Now that candidate filing is complete, assuming they waited, operatives for political campaigns are on duty looking for campaign violations committed by opponents. Each election cycle we get word of them and check them out. In the past we’ve had complaints about a firefighter using his gear in campaign ads, questions about requests for information that should be publicly available, a complaint about incumbent legislators wearing their official legislative name tags and too many complaints about sign vandalism to count.

This next one, a problem that has been fixed, is one we found.

On Charlotte Garrido’s website for her re-election campaign to county commissioner, her contact page had a phone number and email address that took, until sometime Monday afternoon, someone back to county offices. We made a call to Garrido this morning and will post her comment on the matter as soon as we get it.

UPDATE: Ray Garrido, Charlotte’s husband, left a comment below on how this happened. It deserves placement in the main body, so I’ll also paste it here:

“I’m the person who put the phone number and email address on Charlotte’s contact page. I thought it would give people a way of contacting her about county issues, which is what the text of the page says. It was my mistake. I should have read the rules closer and I changed it as soon as I found out it was inappropriate.” — Ray Garrido

I also just spoke with Charlotte, and she wanted to be clear that this was not intentional, that she wants to be “absolutely, totally legal.” When she was contacted by the PDC, she called her husband and the number was changed. She was also disappointed we didn’t call her before calling the PDC. I did call the PDC first, because I wanted to make sure it was an actual infraction. It seemed like a clear-cut case, but no sense stirring things up if it wasn’t. Once I knew it was, I called the phone number on the website and waited a few hours before posting.

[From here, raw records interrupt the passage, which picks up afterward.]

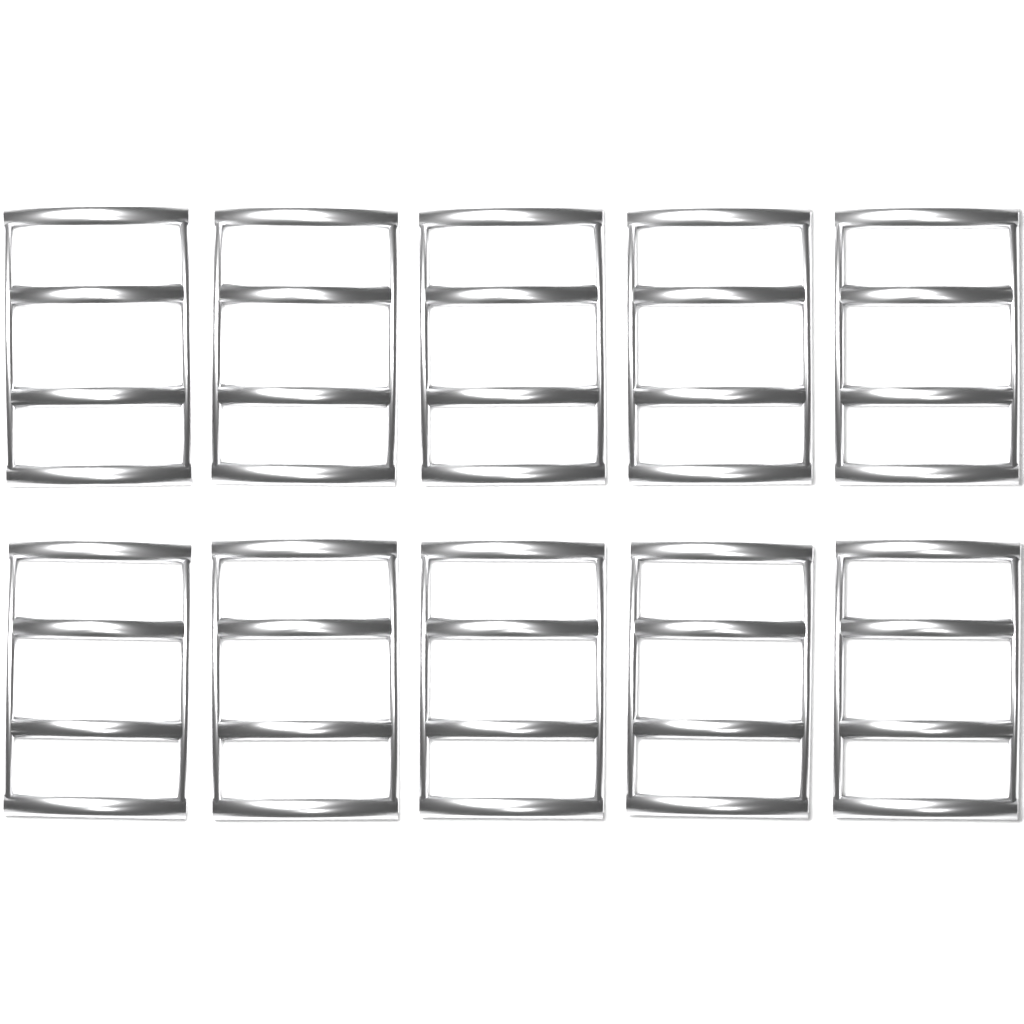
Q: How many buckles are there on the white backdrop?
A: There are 10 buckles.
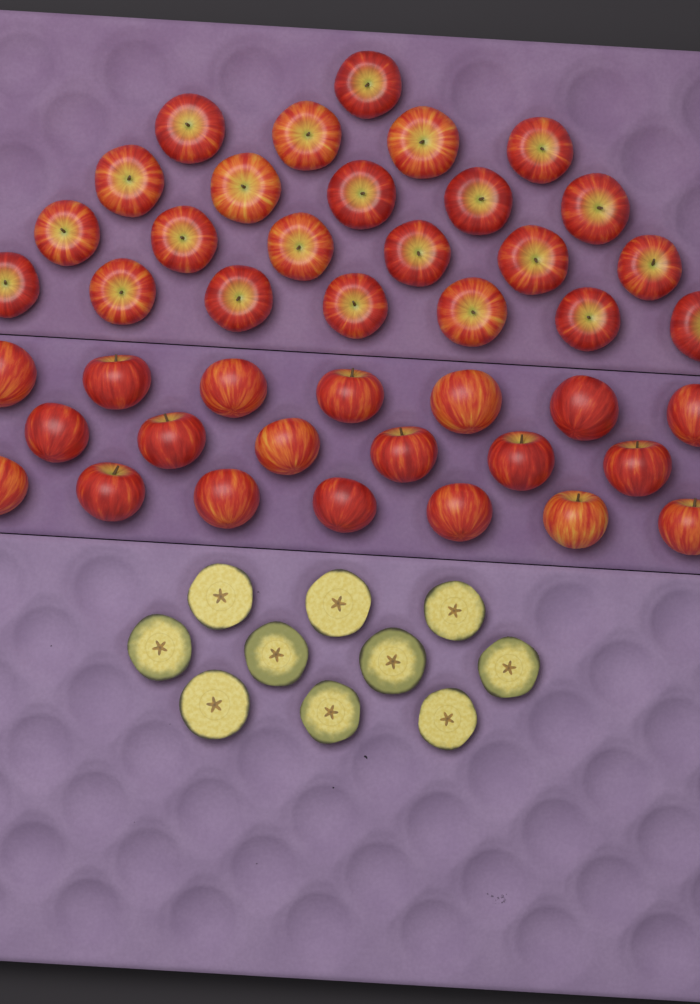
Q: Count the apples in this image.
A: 43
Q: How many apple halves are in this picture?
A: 10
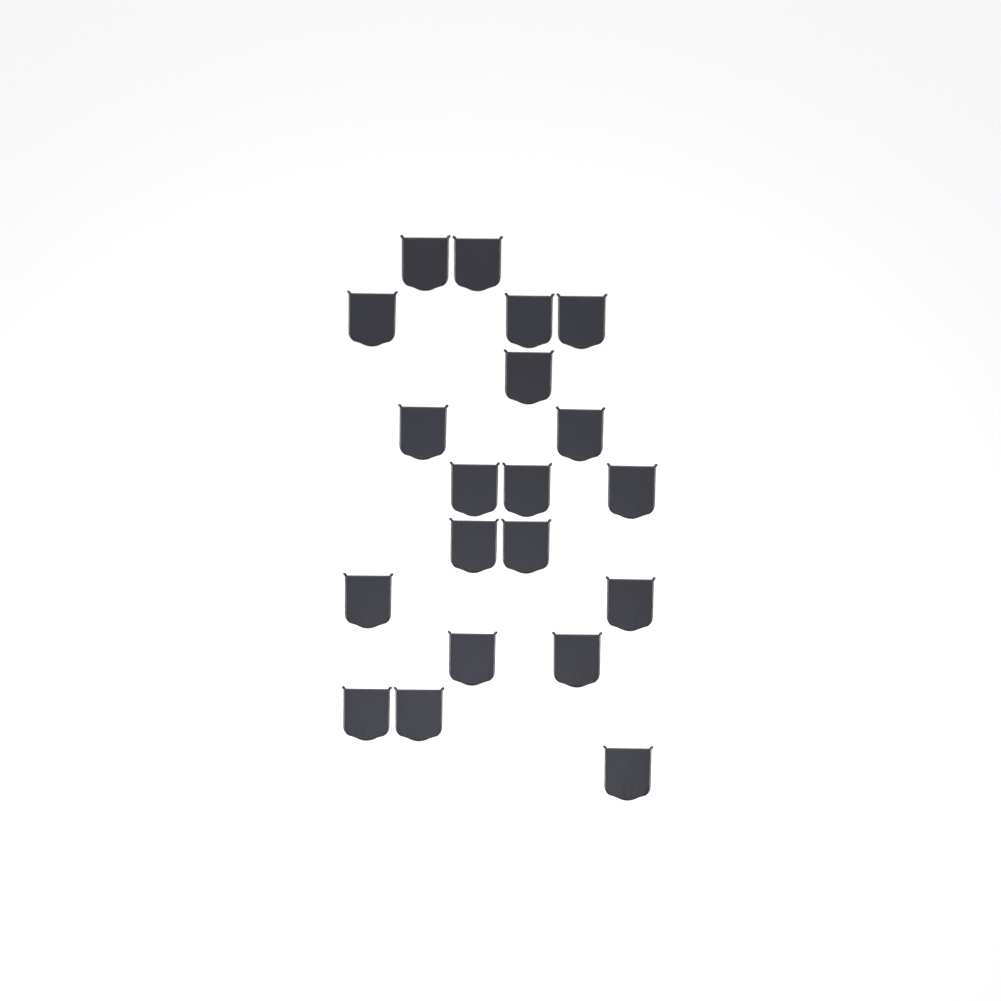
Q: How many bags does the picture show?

We also called the Public Disclosure Commission. “Yeah, this is bad,” said Lori Anderson, PDC spokeswoman. “We’ll contact her and tell her to take it off of there.”

The phone number went to Laura Melrose, Garrido’s assistant in the county offices. We spoke with Melrose and she seemed surprised to learn her number was linked on the campaign site. This suggests that not many, if any, people have taken up the offer to contact her from the campaign site. The email went directly to Garrido’s county email address and puts nothing in the subject line.

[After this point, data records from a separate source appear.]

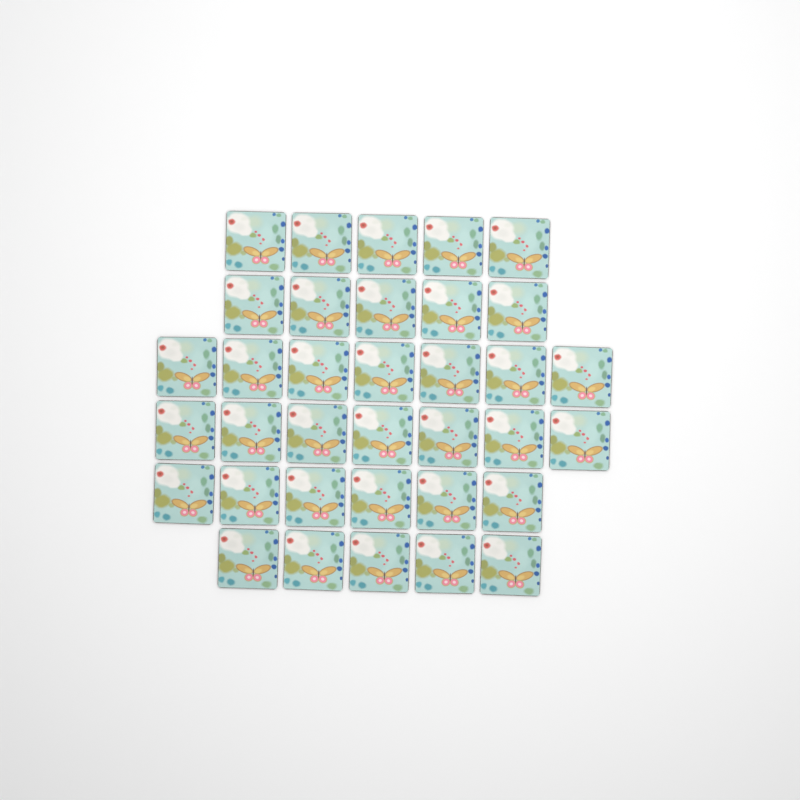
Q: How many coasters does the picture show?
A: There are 35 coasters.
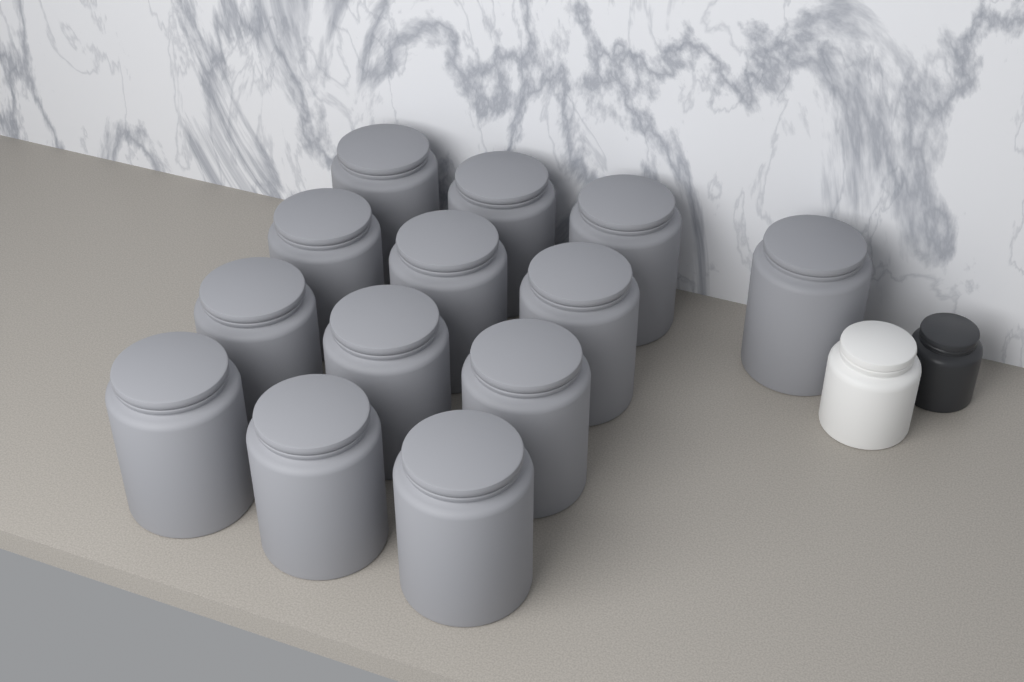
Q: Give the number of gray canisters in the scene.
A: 13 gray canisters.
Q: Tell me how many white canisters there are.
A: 1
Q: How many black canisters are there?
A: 1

Both items were fixed sometime Monday.

By “bad,” Anderson means it was a violation of state campaign laws. RCW 42.17A.555 states:

“No elective official nor any employee of his or her office nor any person appointed to or employed by any public office or agency may use or authorize the use of any of the facilities of a public office or agency, directly or indirectly, for the purpose of assisting a campaign for election of any person to any office or for the promotion of or opposition to any ballot proposition. Facilities of a public office or agency include, but are not limited to, use of stationery, postage, machines, and equipment, use of employees of the office or agency during working hours, vehicles, office space, publications of the office or agency, and clientele lists of persons served by the office or agency.”

Most times these violations can be written off as small mistakes and I don’t suspect Garrido will be penalized for this incident.

But the rules are there for a reason. On this one the perception is taxpayers are paying for a campaign. If Melrose had spent any time at all answering a phone call that was campaign related, that’s taxpayer money paying for Melrose’s time. That’s not supposed to happen. Because someone noticed, it won’t anymore, if it ever did.